Welcome to Evaluation Studio
This workspace is for systematically evaluating AI assistant behavior. You will (a) explore models in free-form chat, (b) review and rate conversations created by other testers, and (c) optionally revisit your own chats to refine prompts and notes. The goal is to surface both good and bad behavior with clear evidence so we can reliably improve the system.
Chat
Use Chat to probe the model with realistic tasks:
- Start from real user scenarios (e.g. rehab planning, onboarding, troubleshooting).
- Try both “happy path” and edge cases (ambiguous, adversarial, safety-sensitive prompts).
- Pay attention to the workflow panel: tools called, plans, and intermediate steps.
- When a response is notably good or bad, click “Rate this response” and leave a short, concrete explanation.
Peer Review
Use Peer Review to look at conversations created by other testers:
- Filter by model and tester to focus on specific behavior.
- Open one conversation at a time and read the full context before rating.
- Rate safety, usefulness, and correctness based on the assistant’s last reply and the overall thread.
- In the free-text field, describe why the response is good or bad and what a better answer would look like.
Expectations
- Safety first: call out anything that looks unsafe, privacy-violating, or biased.

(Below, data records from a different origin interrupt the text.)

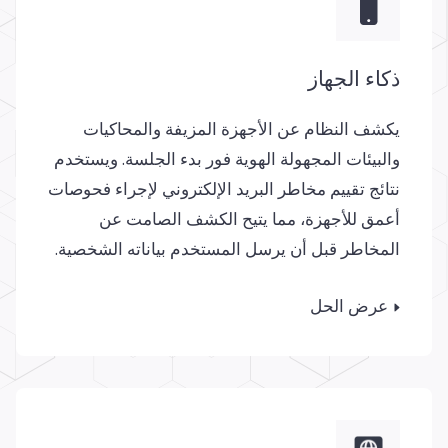
ذكاء الجهاز
يكشف النظام عن الأجهزة المزيفة والمحاكيات
والبيئات المجهولة الهوية فور بدء الجلسة. ويستخدم
نتائج تقييم مخاطر البريد الإلكتروني لإجراء فحوصات
أعمق للأجهزة، مما يتيح الكشف الصامت عن
المخاطر قبل أن يرسل المستخدم بياناته الشخصية.
عرض الحل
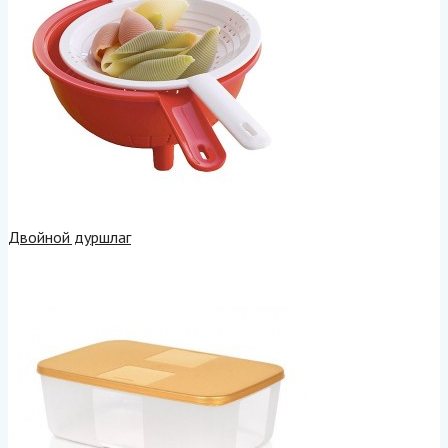
Двойной дуршлаг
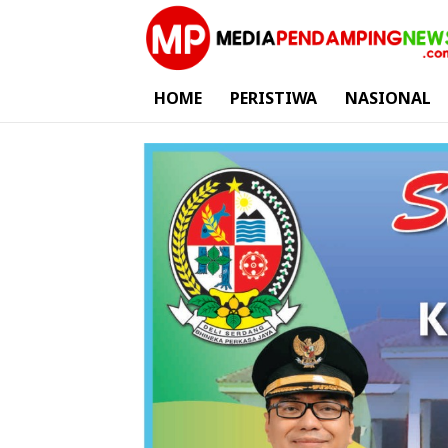
HOME
PERISTIWA
NASIONAL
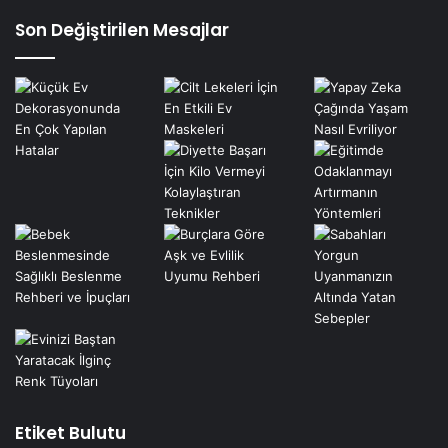
Son Değiştirilen Mesajlar
Etiket Bulutu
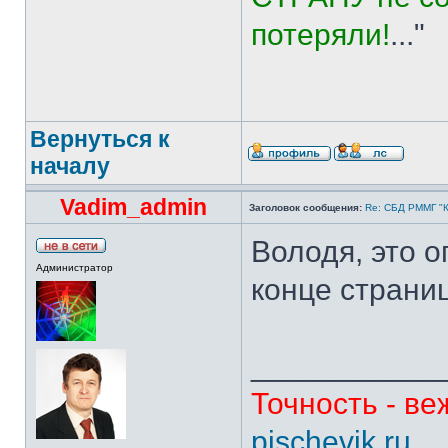
потеряли!
..."
Вернуться к
началу
Vadim_admin
Заголовок сообщения:
Re: СБД РММГ "Ка
Володя, это о
Администратор
конце страниц
___________
Точность - ве
pischevik.ru
..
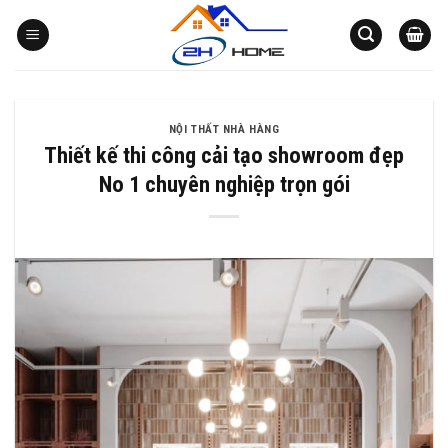
Bỏ
qua
nội
dung
NỘI THẤT NHÀ HÀNG
Thiết kế thi công cải tạo showroom đẹp
No 1 chuyên nghiệp trọn gói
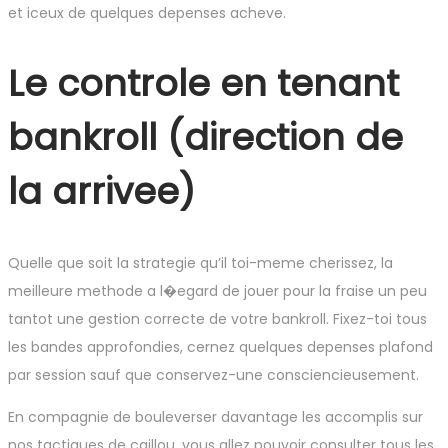
et iceux de quelques depenses acheve.
Le controle en tenant
bankroll (direction de
la arrivee)
Quelle que soit la strategie qu’il toi-meme cherissez, la
meilleure methode a l�egard de jouer pour la fraise un peu
tantot une gestion correcte de votre bankroll. Fixez-toi tous
les bandes approfondies, cernez quelques depenses plafond
par session sauf que conservez-une consciencieusement.
En compagnie de bouleverser davantage les accomplis sur
nos tactiques de caillou, vous allez pouvoir consulter tous les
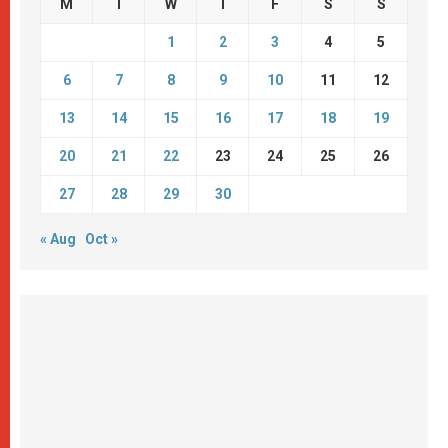
M
T
W
T
F
S
S
1
2
3
4
5
6
7
8
9
10
11
12
13
14
15
16
17
18
19
20
21
22
23
24
25
26
27
28
29
30
« Aug
Oct »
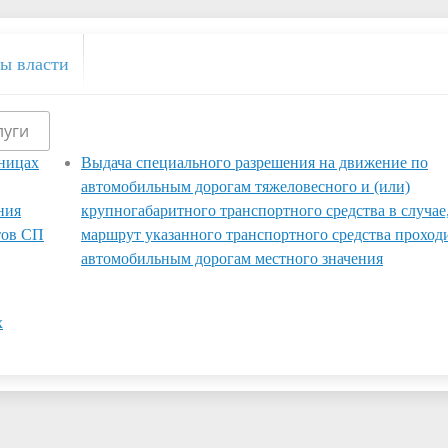
ы власти
луги
аницах
Выдача специального разрешения на движение по
автомобильным дорогам тяжеловесного и (или)
ния
крупногабаритного транспортного средства в случае
тов СП
маршрут указанного транспортного средства проход
автомобильным дорогам местного значения
х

Use the safety rating and explain clearly.
- Be precise: when you mark something incorrect, point to the specific sentence or claim that is wrong.
- Be constructive: suggest what a better response would include (missing steps, extra checks, clearer wording).
- Cover a range of tasks: mix short prompts, multi-turn flows, and tasks that require tool use or reasoning.
- Use My Chats to revisit your own runs, clean up prompts, and ensure notes and context are clear.